◆ **Description of the task**: The records below are to be set down word for word, with every picture left out.

━━━ Information ━━━

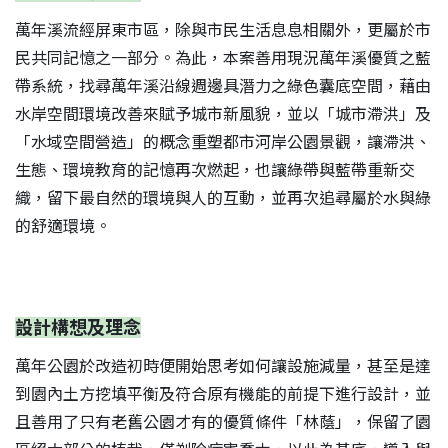
萬年溪流經屏東市區，除與市民生活息息相關外，更屬於市
民共同記憶之一部分。為此，本案善用現況萬年溪優質之藍
帶系統，找尋萬年溪沿線週邊具潛力之綠色囊底空間，藉由
水岸空間環境改善來賦予城市新風貌，並以「城市滯洪」及
「水域空間營造」的概念重塑都市河岸公園景觀，讓滯洪、
生態、環境教育的記憶再次燃起，也讓綠帶與藍帶重新交
織，留下最自然的環境與人的互動，並再次追尋屬於水與綠
的舒適環境。
S
設計構想及理念
萬年公園於改造初時便開始思考如何讓設施減量，甚至是達
到園內土方挖填平衡及符合原有機能的前提下進行設計，並
且善用了只有老舊公園才有的優質條件「林蔭」，保留了園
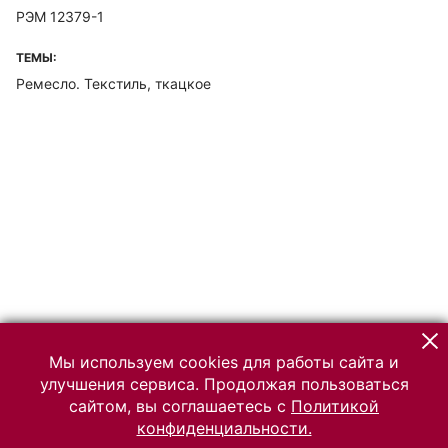
РЭМ 12379-1
ТЕМЫ:
Ремесло. Текстиль, ткацкое
Мы используем cookies для работы сайта и
улучшения сервиса. Продолжая пользоваться
сайтом, вы соглашаетесь с
Политикой
конфиденциальности.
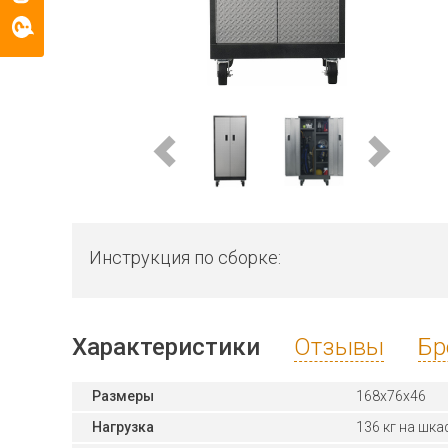
Инструкция по сборке:
Характеристики
Отзывы
Бр
Размеры
168x76x46
Нагрузка
136 кг на шка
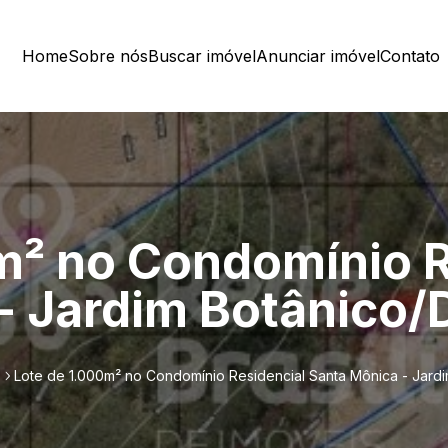
Home
Sobre nós
Buscar imóvel
Anunciar imóvel
Contato
m² no Condomínio R
- Jardim Botânico/
Lote de 1.000m² no Condomínio Residencial Santa Mônica - Jard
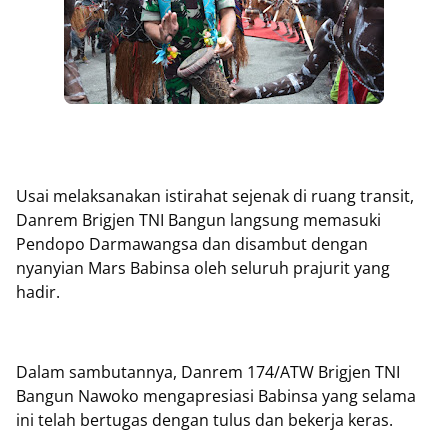
Usai melaksanakan istirahat sejenak di ruang transit,
Danrem Brigjen TNI Bangun langsung memasuki
Pendopo Darmawangsa dan disambut dengan
nyanyian Mars Babinsa oleh seluruh prajurit yang
hadir.
Dalam sambutannya, Danrem 174/ATW Brigjen TNI
Bangun Nawoko mengapresiasi Babinsa yang selama
ini telah bertugas dengan tulus dan bekerja keras.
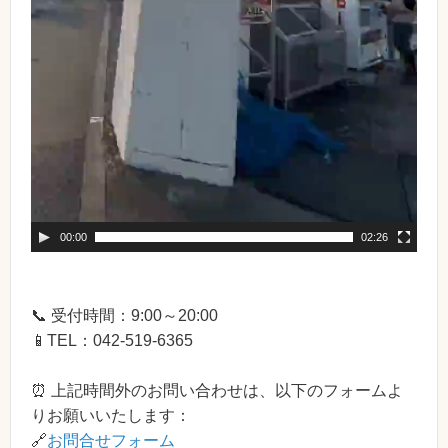
00:00
02:26
📞 受付時間：9:00～20:00
📱TEL：042-519-6365
⏰ 上記時間外のお問い合わせは、以下のフォームよ
りお願いいたします：
🔗
お問合せフォーム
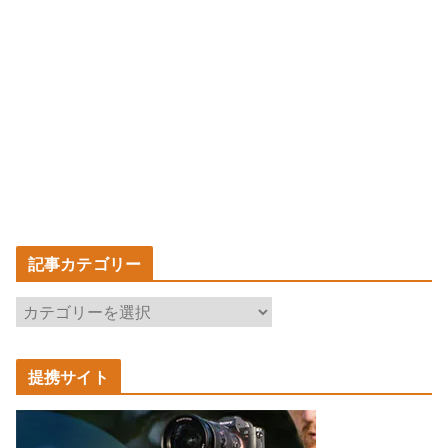
記事カテゴリー
記
事
カ
提携サイト
テ
ゴ
リ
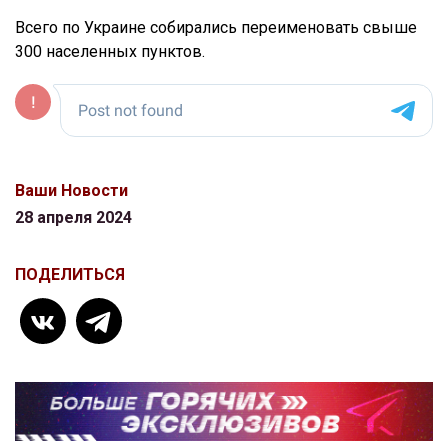
Всего по Украине собирались переименовать свыше
300 населенных пунктов.
Ваши Новости
28 апреля 2024
ПОДЕЛИТЬСЯ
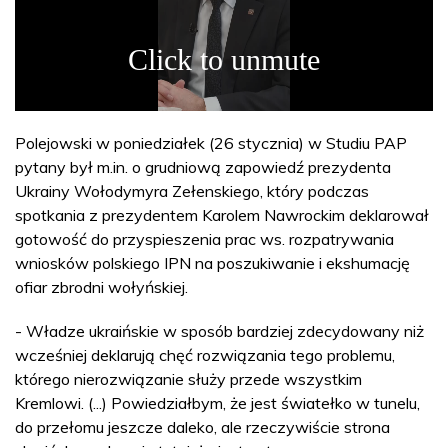
Polejowski w poniedziałek (26 stycznia) w Studiu PAP
pytany był m.in. o grudniową zapowiedź prezydenta
Ukrainy Wołodymyra Zełenskiego, który podczas
spotkania z prezydentem Karolem Nawrockim deklarował
gotowość do przyspieszenia prac ws. rozpatrywania
wniosków polskiego IPN na poszukiwanie i ekshumację
ofiar zbrodni wołyńskiej.
- Władze ukraińskie w sposób bardziej zdecydowany niż
wcześniej deklarują chęć rozwiązania tego problemu,
którego nierozwiązanie służy przede wszystkim
Kremlowi. (...) Powiedziałbym, że jest światełko w tunelu,
do przełomu jeszcze daleko, ale rzeczywiście strona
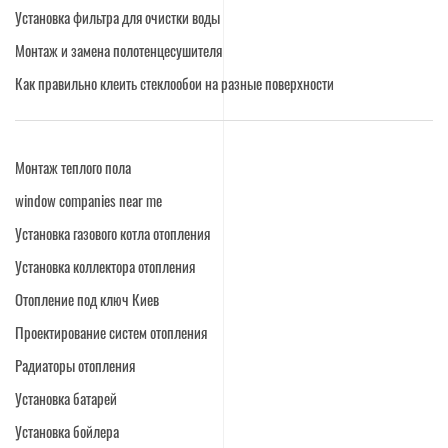
Установка фильтра для очистки воды
Монтаж и замена полотенцесушителя
Как правильно клеить стеклообои на разные поверхности
Монтаж теплого пола
window companies near me
Установка газового котла отопления
Установка коллектора отопления
Отопление под ключ Киев
Проектирование систем отопления
Радиаторы отопления
Установка батарей
Установка бойлера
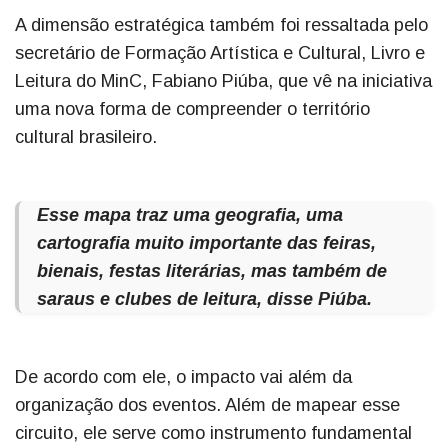
A dimensão estratégica também foi ressaltada pelo
secretário de Formação Artística e Cultural, Livro e
Leitura do MinC, Fabiano Piúba, que vê na iniciativa
uma nova forma de compreender o território
cultural brasileiro.
Esse mapa traz uma geografia, uma
cartografia muito importante das feiras,
bienais, festas literárias, mas também de
saraus e clubes de leitura, disse Piúba.
De acordo com ele, o impacto vai além da
organização dos eventos. Além de mapear esse
circuito, ele serve como instrumento fundamental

━━━

◆ **Exercise solution**:
萬年溪流經屏東市區，除與市民生活息息相關外，更屬於市
民共同記憶之一部分。為此，本案善用現況萬年溪優質之藍
帶系統，找尋萬年溪沿線週邊具潛力之綠色囊底空間，藉由
水岸空間環境改善來賦予城市新風貌，並以「城市滯洪」及
「水域空間營造」的概念重塑都市河岸公園景觀，讓滯洪、
生態、環境教育的記憶再次燃起，也讓綠帶與藍帶重新交
織，留下最自然的環境與人的互動，並再次追尋屬於水與綠
的舒適環境。
S
設計構想及理念
萬年公園於改造初時便開始思考如何讓設施減量，甚至是達
到園內土方挖填平衡及符合原有機能的前提下進行設計，並
且善用了只有老舊公園才有的優質條件「林蔭」，保留了園
РЭМ 12379-1
ТЕМЫ:
Ремесло. Текстиль, ткацкое
Мы используем cookies для работы сайта и
улучшения сервиса. Продолжая пользоваться
сайтом, вы соглашаетесь с
Политикой
конфиденциальности.
Инструкция по сборке:
Характеристики
Отзывы
Бр
Размеры
168x76x46
Нагрузка
136 кг на шка
Home
Sobre nós
Buscar imóvel
Anunciar imóvel
Contato
m² no Condomínio R
- Jardim Botânico/
Lote de 1.000m² no Condomínio Residencial Santa Mônica - Jard
Usai melaksanakan istirahat sejenak di ruang transit,
Danrem Brigjen TNI Bangun langsung memasuki
Pendopo Darmawangsa dan disambut dengan
nyanyian Mars Babinsa oleh seluruh prajurit yang
hadir.
Dalam sambutannya, Danrem 174/ATW Brigjen TNI
Bangun Nawoko mengapresiasi Babinsa yang selama
ini telah bertugas dengan tulus dan bekerja keras.
00:00
02:26
📞 受付時間：9:00～20:00
📱TEL：042-519-6365
⏰ 上記時間外のお問い合わせは、以下のフォームよ
りお願いいたします：
🔗
お問合せフォーム
記事カテゴリー
記
事
カ
提携サイト
テ
ゴ
リ
Всего по Украине собирались переименовать свыше
300 населенных пунктов.
Ваши Новости
28 апреля 2024
ПОДЕЛИТЬСЯ
Polejowski w poniedziałek (26 stycznia) w Studiu PAP
pytany był m.in. o grudniową zapowiedź prezydenta
Ukrainy Wołodymyra Zełenskiego, który podczas
spotkania z prezydentem Karolem Nawrockim deklarował
gotowość do przyspieszenia prac ws. rozpatrywania
wniosków polskiego IPN na poszukiwanie i ekshumację
ofiar zbrodni wołyńskiej.
- Władze ukraińskie w sposób bardziej zdecydowany niż
wcześniej deklarują chęć rozwiązania tego problemu,
którego nierozwiązanie służy przede wszystkim
Kremlowi. (...) Powiedziałbym, że jest światełko w tunelu,
do przełomu jeszcze daleko, ale rzeczywiście strona
Установка фильтра для очистки воды
Монтаж и замена полотенцесушителя
Как правильно клеить стеклообои на разные поверхности
Монтаж теплого пола
window companies near me
Установка газового котла отопления
Установка коллектора отопления
Отопление под ключ Киев
Проектирование систем отопления
Радиаторы отопления
Установка батарей
Установка бойлера
A dimensão estratégica também foi ressaltada pelo
secretário de Formação Artística e Cultural, Livro e
Leitura do MinC, Fabiano Piúba, que vê na iniciativa
uma nova forma de compreender o território
cultural brasileiro.
Esse mapa traz uma geografia, uma
cartografia muito importante das feiras,
bienais, festas literárias, mas também de
saraus e clubes de leitura, disse Piúba.
De acordo com ele, o impacto vai além da
organização dos eventos. Além de mapear esse
circuito, ele serve como instrumento fundamental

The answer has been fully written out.